Requirement => Copy nothing but the lines below, from the one with "fx_px: 1716" through the one with "focal_mm: 6.3", exactly as written; no pictures should appear.

Data records =>
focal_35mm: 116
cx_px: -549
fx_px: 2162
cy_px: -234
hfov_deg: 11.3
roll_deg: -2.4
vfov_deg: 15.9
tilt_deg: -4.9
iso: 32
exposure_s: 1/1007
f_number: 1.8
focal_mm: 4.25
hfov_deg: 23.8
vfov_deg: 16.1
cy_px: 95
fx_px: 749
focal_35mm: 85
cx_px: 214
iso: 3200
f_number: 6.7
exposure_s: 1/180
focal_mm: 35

---

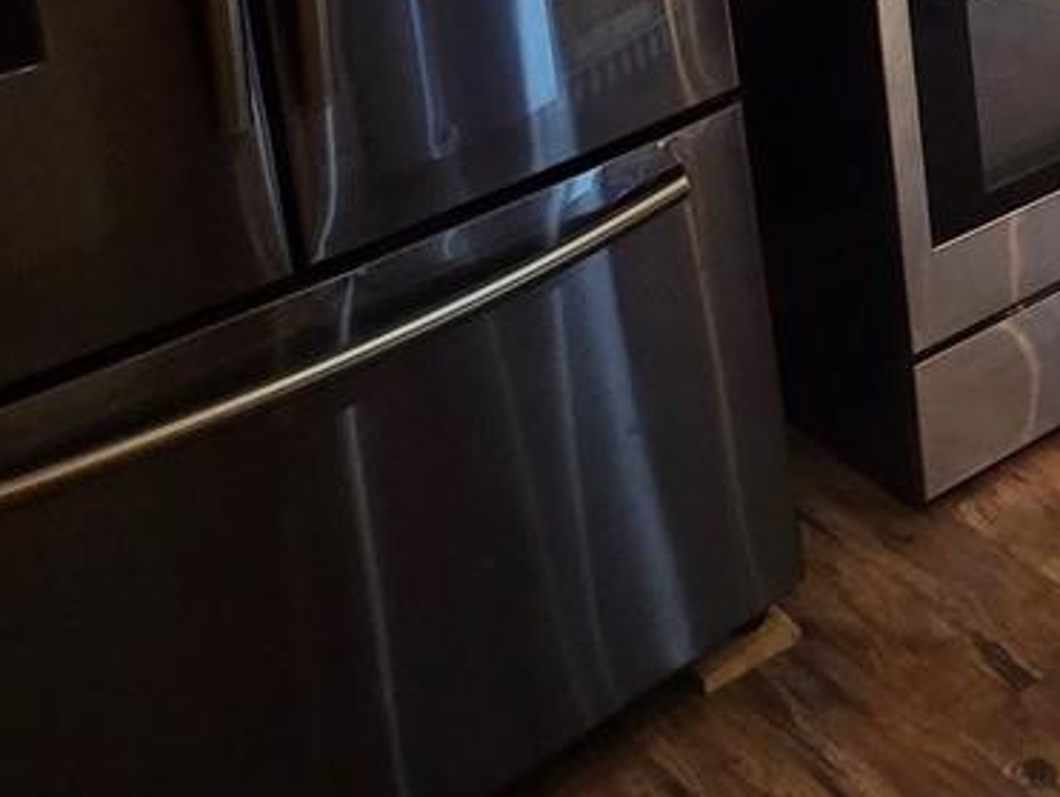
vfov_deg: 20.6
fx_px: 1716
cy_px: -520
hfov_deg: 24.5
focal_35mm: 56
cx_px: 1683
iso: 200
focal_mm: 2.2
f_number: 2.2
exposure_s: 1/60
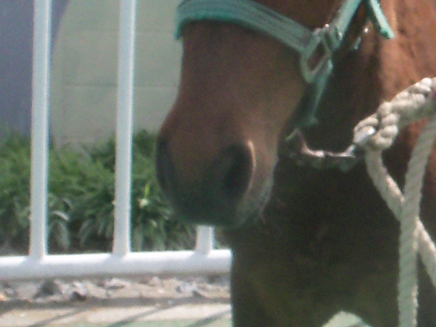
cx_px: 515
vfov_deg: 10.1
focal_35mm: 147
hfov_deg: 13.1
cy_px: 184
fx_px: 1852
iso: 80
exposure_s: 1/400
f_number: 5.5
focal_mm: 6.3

...

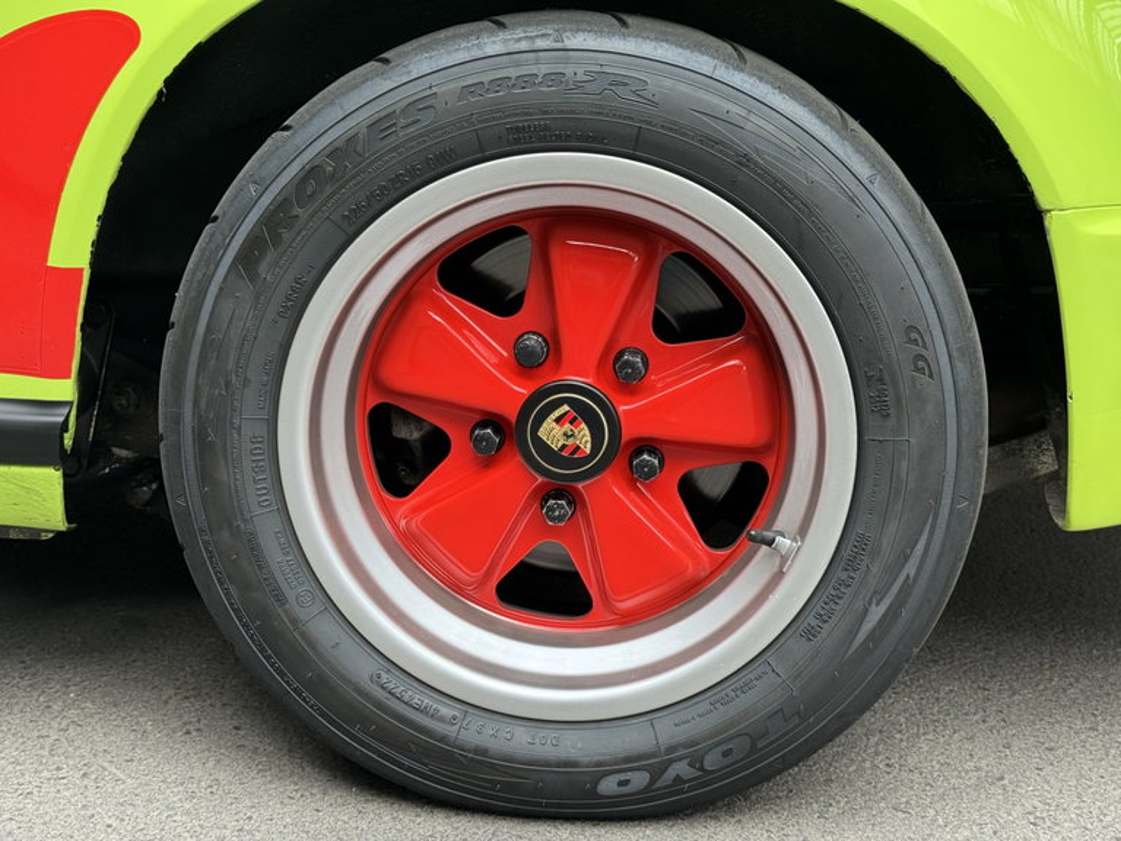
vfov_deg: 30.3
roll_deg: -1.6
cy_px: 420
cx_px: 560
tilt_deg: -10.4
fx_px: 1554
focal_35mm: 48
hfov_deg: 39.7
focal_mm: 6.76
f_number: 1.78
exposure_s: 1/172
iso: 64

Exercise solution =>
fx_px: 1716
cy_px: -520
hfov_deg: 24.5
focal_35mm: 56
cx_px: 1683
iso: 200
focal_mm: 2.2
f_number: 2.2
exposure_s: 1/60
cx_px: 515
vfov_deg: 10.1
focal_35mm: 147
hfov_deg: 13.1
cy_px: 184
fx_px: 1852
iso: 80
exposure_s: 1/400
f_number: 5.5
focal_mm: 6.3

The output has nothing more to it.